Lessons From Abroad
According to Fielding Yost, president of the Saturn Corp., with operations in the United States and Europe, Europeans have embraced alternative media more quickly than their U.S. counterparts.
“Telemarketing has a much calmer way of soliciting in Europe than the United States,” Yost says. “Appeals are more straightforward and without as much emotion or as frequent as those in the United States. Costs are higher in Europe, but so are response rates and income.”
Another alternative medium employed in Europe is face-to-face solicitations by paid solicitors. The cost to acquire a new donor is high, but like many campaigns in Europe, donors are brought on from the beginning with a commitment to automatic monthly giving. I’m not sure face-to-face solicitation ever is going to take off in the United States.
Where’s the innovation?
Richard Pordes, a leading international fundraiser for UNICEF, looks as close as Canada and sees success with direct-response television. In fact, he sees much innovation coming from our northern neighbors.
“It may be that the Canadian market’s less saturated,” says Pordes, who sees many Canadian charities working hard, while some U.S. fundraisers “have just given up trying to be innovative.”
“We freely copy each other in developed countries,” says Mal Warwick, founder and chairman of Mal Warwick and Associates. “While techniques
in the Western world are pretty much alike, the Global South (nations of Africa, Central and Latin America, and much of Asia) is another matter
entirely. In those countries where a few brave souls have begun venturing into fundraising waters, most of the time they’re on their own.”
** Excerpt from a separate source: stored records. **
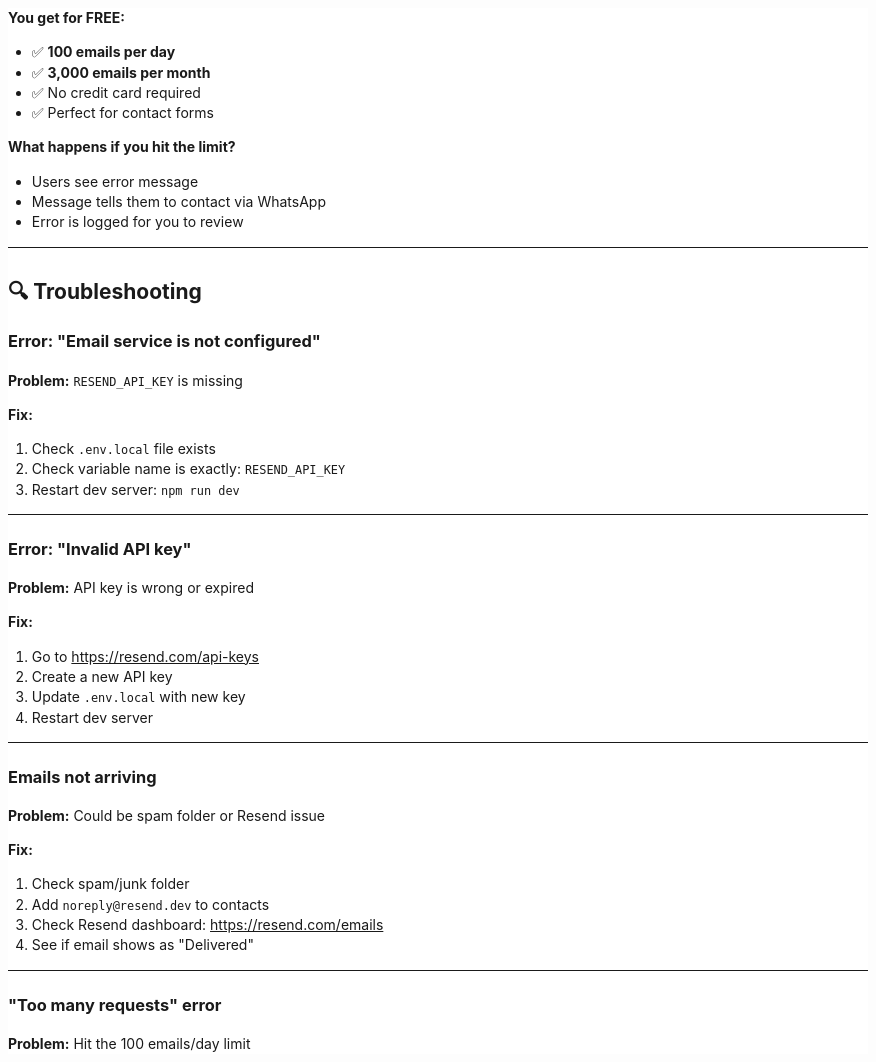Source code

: **You get for FREE:**
- ✅ **100 emails per day**
- ✅ **3,000 emails per month**
- ✅ No credit card required
- ✅ Perfect for contact forms

**What happens if you hit the limit?**
- Users see error message
- Message tells them to contact via WhatsApp
- Error is logged for you to review

---

## 🔍 Troubleshooting

### Error: "Email service is not configured"

**Problem:** `RESEND_API_KEY` is missing

**Fix:**
1. Check `.env.local` file exists
2. Check variable name is exactly: `RESEND_API_KEY`
3. Restart dev server: `npm run dev`

---

### Error: "Invalid API key"

**Problem:** API key is wrong or expired

**Fix:**
1. Go to https://resend.com/api-keys
2. Create a new API key
3. Update `.env.local` with new key
4. Restart dev server

---

### Emails not arriving

**Problem:** Could be spam folder or Resend issue

**Fix:**
1. Check spam/junk folder
2. Add `noreply@resend.dev` to contacts
3. Check Resend dashboard: https://resend.com/emails
4. See if email shows as "Delivered"

---

### "Too many requests" error

**Problem:** Hit the 100 emails/day limit
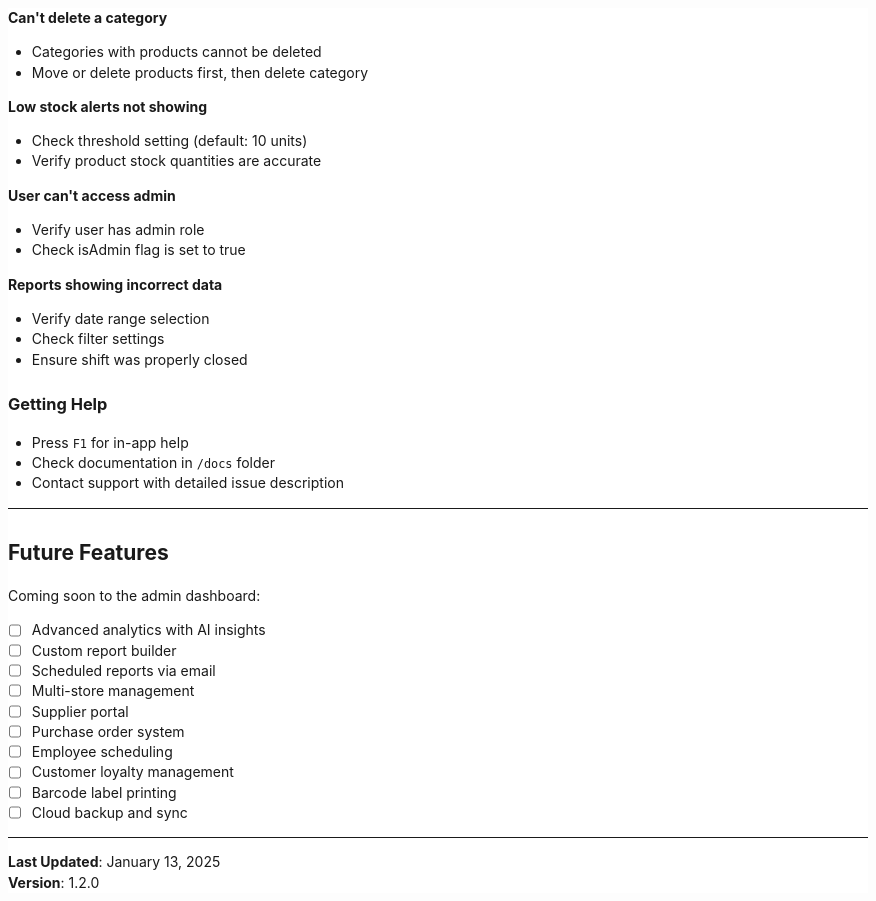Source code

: **Can't delete a category**
- Categories with products cannot be deleted
- Move or delete products first, then delete category

**Low stock alerts not showing**
- Check threshold setting (default: 10 units)
- Verify product stock quantities are accurate

**User can't access admin**
- Verify user has admin role
- Check isAdmin flag is set to true

**Reports showing incorrect data**
- Verify date range selection
- Check filter settings
- Ensure shift was properly closed

### Getting Help
- Press `F1` for in-app help
- Check documentation in `/docs` folder
- Contact support with detailed issue description

---

## Future Features

Coming soon to the admin dashboard:
- [ ] Advanced analytics with AI insights
- [ ] Custom report builder
- [ ] Scheduled reports via email
- [ ] Multi-store management
- [ ] Supplier portal
- [ ] Purchase order system
- [ ] Employee scheduling
- [ ] Customer loyalty management
- [ ] Barcode label printing
- [ ] Cloud backup and sync

---

**Last Updated**: January 13, 2025  
**Version**: 1.2.0
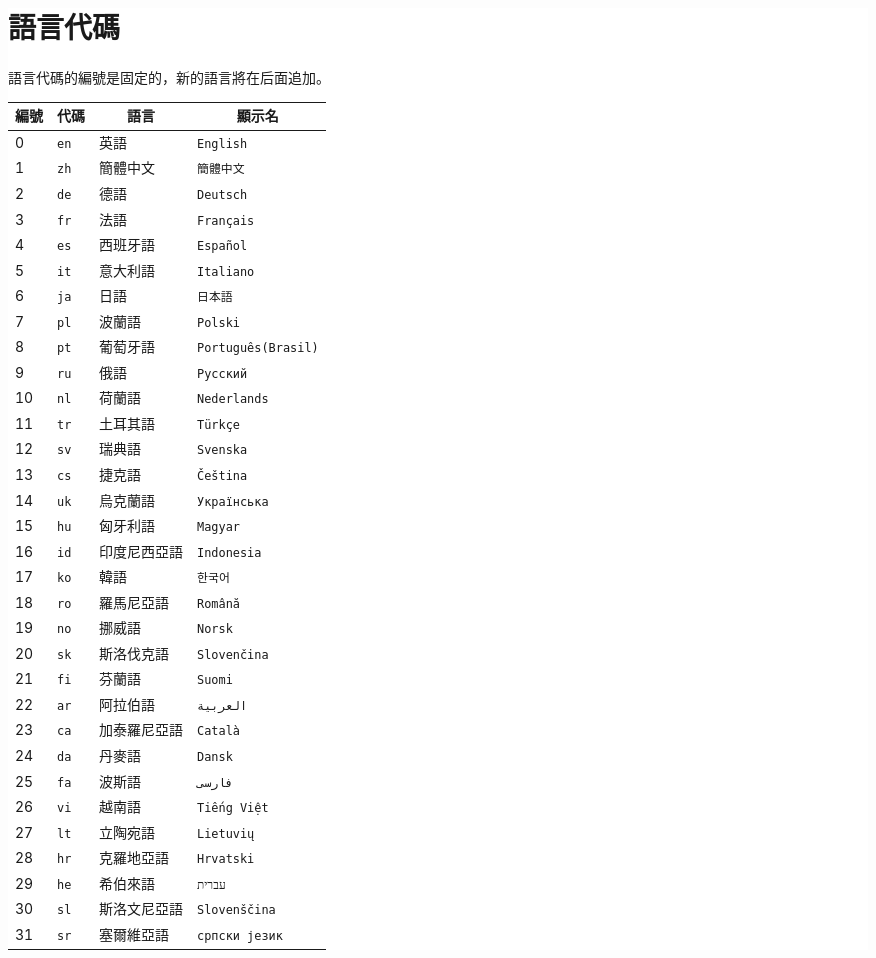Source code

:# 語言代碼

語言代碼的編號是固定的，新的語言將在后面追加。

| 編號 | 代碼 | 語言 | 顯示名 |
| - | - | - | - |
| 0 | `en` | 英語 | `English` |
| 1 | `zh` | 簡體中文 | `簡體中文` |
| 2 | `de` | 德語 | `Deutsch` |
| 3 | `fr` | 法語 | `Français` |
| 4 | `es` | 西班牙語 | `Español` |
| 5 | `it` | 意大利語 | `Italiano` |
| 6 | `ja` | 日語 | `日本語` |
| 7 | `pl` | 波蘭語 | `Polski` |
| 8 | `pt` | 葡萄牙語 | `Português(Brasil)` |
| 9 | `ru` | 俄語 | `Русский` |
| 10 | `nl` | 荷蘭語 | `Nederlands` |
| 11 | `tr` | 土耳其語 | `Türkçe` |
| 12 | `sv` | 瑞典語 | `Svenska` |
| 13 | `cs` | 捷克語 | `Čeština` |
| 14 | `uk` | 烏克蘭語 | `Українська` |
| 15 | `hu` | 匈牙利語 | `Magyar` |
| 16 | `id` | 印度尼西亞語 | `Indonesia` |
| 17 | `ko` | 韓語 | `한국어` |
| 18 | `ro` | 羅馬尼亞語 | `Română` |
| 19 | `no` | 挪威語 | `Norsk` |
| 20 | `sk` | 斯洛伐克語 | `Slovenčina` |
| 21 | `fi` | 芬蘭語 | `Suomi` |
| 22 | `ar` | 阿拉伯語 | `العربية` |
| 23 | `ca` | 加泰羅尼亞語 | `Català` |
| 24 | `da` | 丹麥語 | `Dansk` |
| 25 | `fa` | 波斯語 | `فارسی` |
| 26 | `vi` | 越南語 | `Tiếng Việt` |
| 27 | `lt` | 立陶宛語 | `Lietuvių` |
| 28 | `hr` | 克羅地亞語 | `Hrvatski` |
| 29 | `he` | 希伯來語 | `עברית` |
| 30 | `sl` | 斯洛文尼亞語 | `Slovenščina` |
| 31 | `sr` | 塞爾維亞語 | `српски језик` |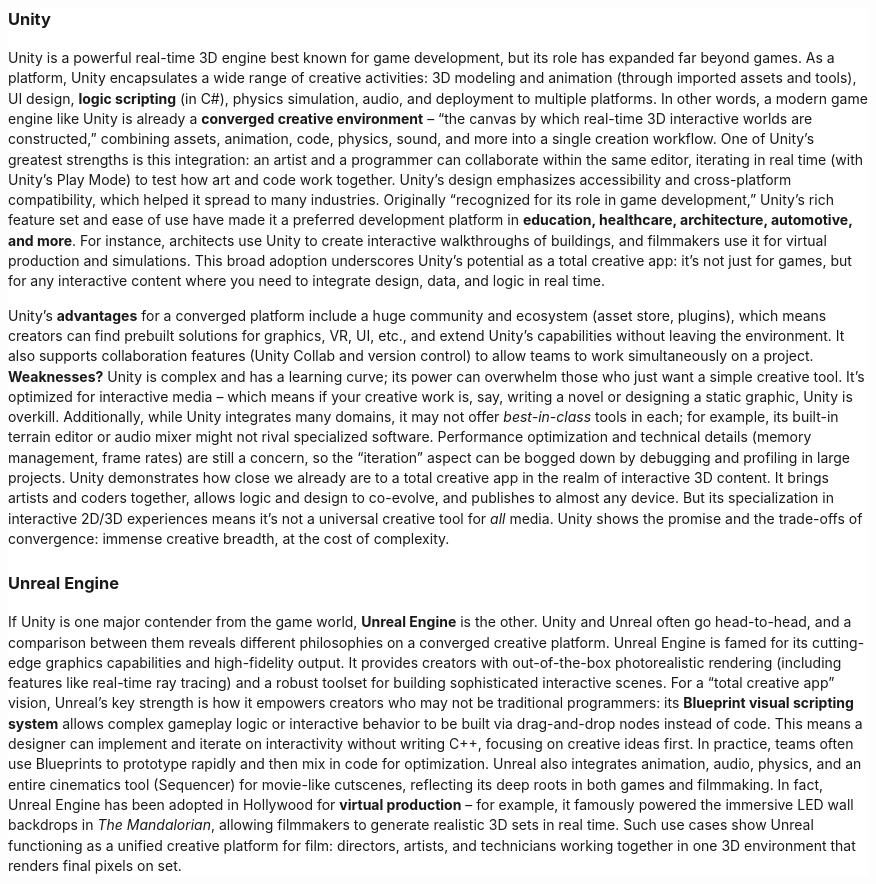 ### Unity

Unity is a powerful real-time 3D engine best known for game development, but its role has expanded far beyond games. As a platform, Unity encapsulates a wide range of creative activities: 3D modeling and animation (through imported assets and tools), UI design, **logic scripting** (in C#), physics simulation, audio, and deployment to multiple platforms. In other words, a modern game engine like Unity is already a **converged creative environment** – “the canvas by which real-time 3D interactive worlds are constructed,” combining assets, animation, code, physics, sound, and more into a single creation workflow. One of Unity’s greatest strengths is this integration: an artist and a programmer can collaborate within the same editor, iterating in real time (with Unity’s Play Mode) to test how art and code work together. Unity’s design emphasizes accessibility and cross-platform compatibility, which helped it spread to many industries. Originally “recognized for its role in game development,” Unity’s rich feature set and ease of use have made it a preferred development platform in **education, healthcare, architecture, automotive, and more**. For instance, architects use Unity to create interactive walkthroughs of buildings, and filmmakers use it for virtual production and simulations. This broad adoption underscores Unity’s potential as a total creative app: it’s not just for games, but for any interactive content where you need to integrate design, data, and logic in real time.

Unity’s **advantages** for a converged platform include a huge community and ecosystem (asset store, plugins), which means creators can find prebuilt solutions for graphics, VR, UI, etc., and extend Unity’s capabilities without leaving the environment. It also supports collaboration features (Unity Collab and version control) to allow teams to work simultaneously on a project. **Weaknesses?** Unity is complex and has a learning curve; its power can overwhelm those who just want a simple creative tool. It’s optimized for interactive media – which means if your creative work is, say, writing a novel or designing a static graphic, Unity is overkill. Additionally, while Unity integrates many domains, it may not offer *best-in-class* tools in each; for example, its built-in terrain editor or audio mixer might not rival specialized software. Performance optimization and technical details (memory management, frame rates) are still a concern, so the “iteration” aspect can be bogged down by debugging and profiling in large projects. Unity demonstrates how close we already are to a total creative app in the realm of interactive 3D content. It brings artists and coders together, allows logic and design to co-evolve, and publishes to almost any device. But its specialization in interactive 2D/3D experiences means it’s not a universal creative tool for *all* media. Unity shows the promise and the trade-offs of convergence: immense creative breadth, at the cost of complexity.

### Unreal Engine

If Unity is one major contender from the game world, **Unreal Engine** is the other. Unity and Unreal often go head-to-head, and a comparison between them reveals different philosophies on a converged creative platform. Unreal Engine is famed for its cutting-edge graphics capabilities and high-fidelity output. It provides creators with out-of-the-box photorealistic rendering (including features like real-time ray tracing) and a robust toolset for building sophisticated interactive scenes. For a “total creative app” vision, Unreal’s key strength is how it empowers creators who may not be traditional programmers: its **Blueprint visual scripting system** allows complex gameplay logic or interactive behavior to be built via drag-and-drop nodes instead of code. This means a designer can implement and iterate on interactivity without writing C++, focusing on creative ideas first. In practice, teams often use Blueprints to prototype rapidly and then mix in code for optimization. Unreal also integrates animation, audio, physics, and an entire cinematics tool (Sequencer) for movie-like cutscenes, reflecting its deep roots in both games and filmmaking. In fact, Unreal Engine has been adopted in Hollywood for **virtual production** – for example, it famously powered the immersive LED wall backdrops in *The Mandalorian*, allowing filmmakers to generate realistic 3D sets in real time. Such use cases show Unreal functioning as a unified creative platform for film: directors, artists, and technicians working together in one 3D environment that renders final pixels on set.
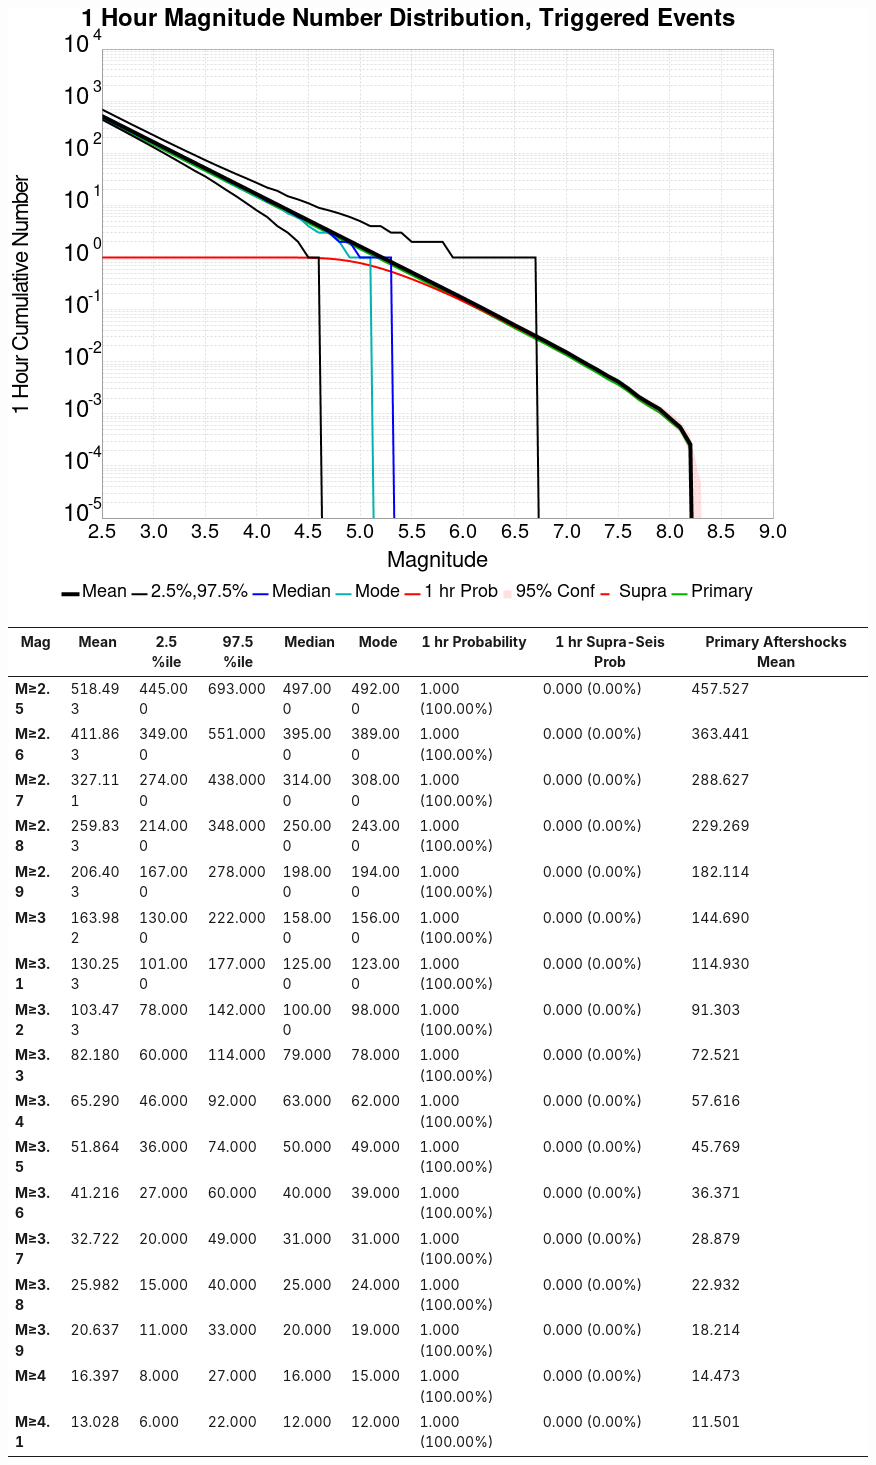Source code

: ![MFD Plot](plots/1hr_mag_num_cumulative_triggered.png)

| Mag | Mean | 2.5 %ile | 97.5 %ile | Median | Mode | 1 hr Probability | 1 hr Supra-Seis Prob | Primary Aftershocks Mean |
|-----|-----|-----|-----|-----|-----|-----|-----|-----|
| **M&ge;2.5** | 518.493 | 445.000 | 693.000 | 497.000 | 492.000 | 1.000 (100.00%) | 0.000 (0.00%) | 457.527 |
| **M&ge;2.6** | 411.863 | 349.000 | 551.000 | 395.000 | 389.000 | 1.000 (100.00%) | 0.000 (0.00%) | 363.441 |
| **M&ge;2.7** | 327.111 | 274.000 | 438.000 | 314.000 | 308.000 | 1.000 (100.00%) | 0.000 (0.00%) | 288.627 |
| **M&ge;2.8** | 259.833 | 214.000 | 348.000 | 250.000 | 243.000 | 1.000 (100.00%) | 0.000 (0.00%) | 229.269 |
| **M&ge;2.9** | 206.403 | 167.000 | 278.000 | 198.000 | 194.000 | 1.000 (100.00%) | 0.000 (0.00%) | 182.114 |
| **M&ge;3** | 163.982 | 130.000 | 222.000 | 158.000 | 156.000 | 1.000 (100.00%) | 0.000 (0.00%) | 144.690 |
| **M&ge;3.1** | 130.253 | 101.000 | 177.000 | 125.000 | 123.000 | 1.000 (100.00%) | 0.000 (0.00%) | 114.930 |
| **M&ge;3.2** | 103.473 | 78.000 | 142.000 | 100.000 | 98.000 | 1.000 (100.00%) | 0.000 (0.00%) | 91.303 |
| **M&ge;3.3** | 82.180 | 60.000 | 114.000 | 79.000 | 78.000 | 1.000 (100.00%) | 0.000 (0.00%) | 72.521 |
| **M&ge;3.4** | 65.290 | 46.000 | 92.000 | 63.000 | 62.000 | 1.000 (100.00%) | 0.000 (0.00%) | 57.616 |
| **M&ge;3.5** | 51.864 | 36.000 | 74.000 | 50.000 | 49.000 | 1.000 (100.00%) | 0.000 (0.00%) | 45.769 |
| **M&ge;3.6** | 41.216 | 27.000 | 60.000 | 40.000 | 39.000 | 1.000 (100.00%) | 0.000 (0.00%) | 36.371 |
| **M&ge;3.7** | 32.722 | 20.000 | 49.000 | 31.000 | 31.000 | 1.000 (100.00%) | 0.000 (0.00%) | 28.879 |
| **M&ge;3.8** | 25.982 | 15.000 | 40.000 | 25.000 | 24.000 | 1.000 (100.00%) | 0.000 (0.00%) | 22.932 |
| **M&ge;3.9** | 20.637 | 11.000 | 33.000 | 20.000 | 19.000 | 1.000 (100.00%) | 0.000 (0.00%) | 18.214 |
| **M&ge;4** | 16.397 | 8.000 | 27.000 | 16.000 | 15.000 | 1.000 (100.00%) | 0.000 (0.00%) | 14.473 |
| **M&ge;4.1** | 13.028 | 6.000 | 22.000 | 12.000 | 12.000 | 1.000 (100.00%) | 0.000 (0.00%) | 11.501 |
Two Calgary educators, who just completed one-on-one interviews with
fundraisers worldwide, confirm Warwick’s observations. Guy Mallabone of SAIT Polytechnic and Tony Myers of the University of Calgary explored attitudes on wealth, cultural influences and perceptions of major-giving practices in Brazil, Germany, India, China and South Africa. In nearly all emerging countries, training, credibility and a professional fundraiser shortage were major issues.